Secure your networks Safeguard your Internet connection by using a firewall and encrypting information. If you have a Wi-Fi network, make sure it is secure and hidden. To hide your Wi-Fi network, set up your wireless access point or router so it does not broadcast the network name, known as the Service Set Identifier (SSID). Password protect access to the router.
Use strong passwords Using strong passwords is an easy way to improve your cybersecurity. Be sure to use different passwords for your different accounts. A strong password includes:
10 characters or more
At least one uppercase letter
At least one lowercase letter
At least one number
At least one special character
Multifactor authentication requires additional information (e.g., a security code sent to your phone) to log in. Check with your vendors that handle sensitive data, especially financial institutions, to see if they offer multifactor authentication for your account.

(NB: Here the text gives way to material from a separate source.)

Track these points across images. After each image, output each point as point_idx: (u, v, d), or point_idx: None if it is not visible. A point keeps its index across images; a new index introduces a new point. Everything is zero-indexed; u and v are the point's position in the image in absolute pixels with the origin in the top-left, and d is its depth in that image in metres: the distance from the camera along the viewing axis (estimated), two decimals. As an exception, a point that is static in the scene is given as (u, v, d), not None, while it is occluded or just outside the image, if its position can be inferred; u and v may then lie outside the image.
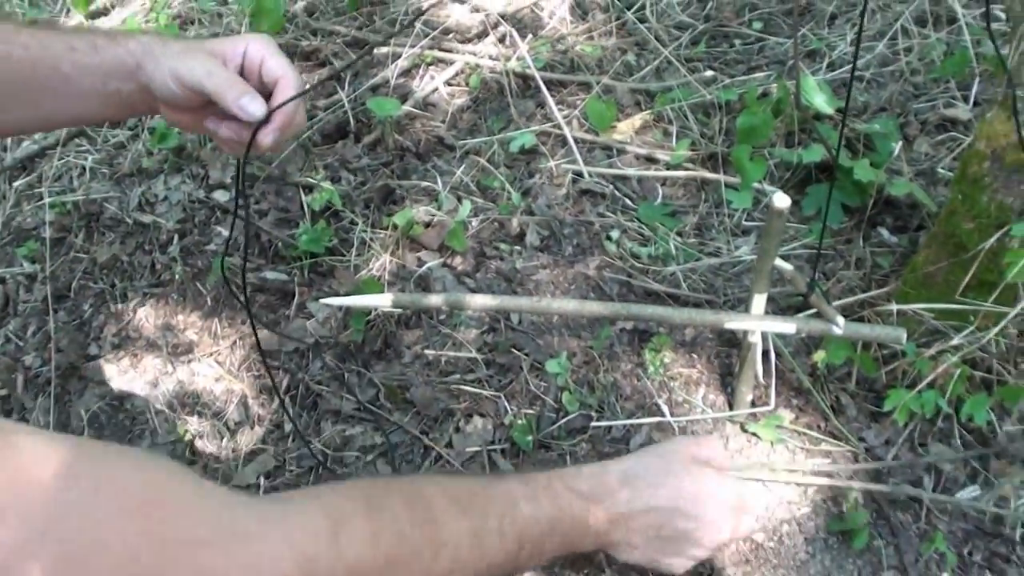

Protect sensitive data and back up the rest Back up your data Regularly back up the data on all computers. Critical data includes word processing documents, electronic spreadsheets, databases, financial files, human resources files, and accounts receivable/payable files. Back up data automatically if possible, or at least weekly, and store the copies either offsite or on the cloud.
Secure payment processing Work with your banks or card processors to ensure the most trusted and validated tools and anti-fraud services are being used. You may also have additional security obligations related to agreements with your bank or processor. Isolate payment systems from other, less secure programs and do not use the same computer to process payments and surf the Internet.
Control physical access Prevent access or use of business computers by unauthorized individuals. Laptops can be particularly easy targets for theft or can be lost, so lock them up when unattended. Make sure a separate user account is created for each employee and require strong passwords. Administrative privileges should only be given to trusted IT staff and key personnel.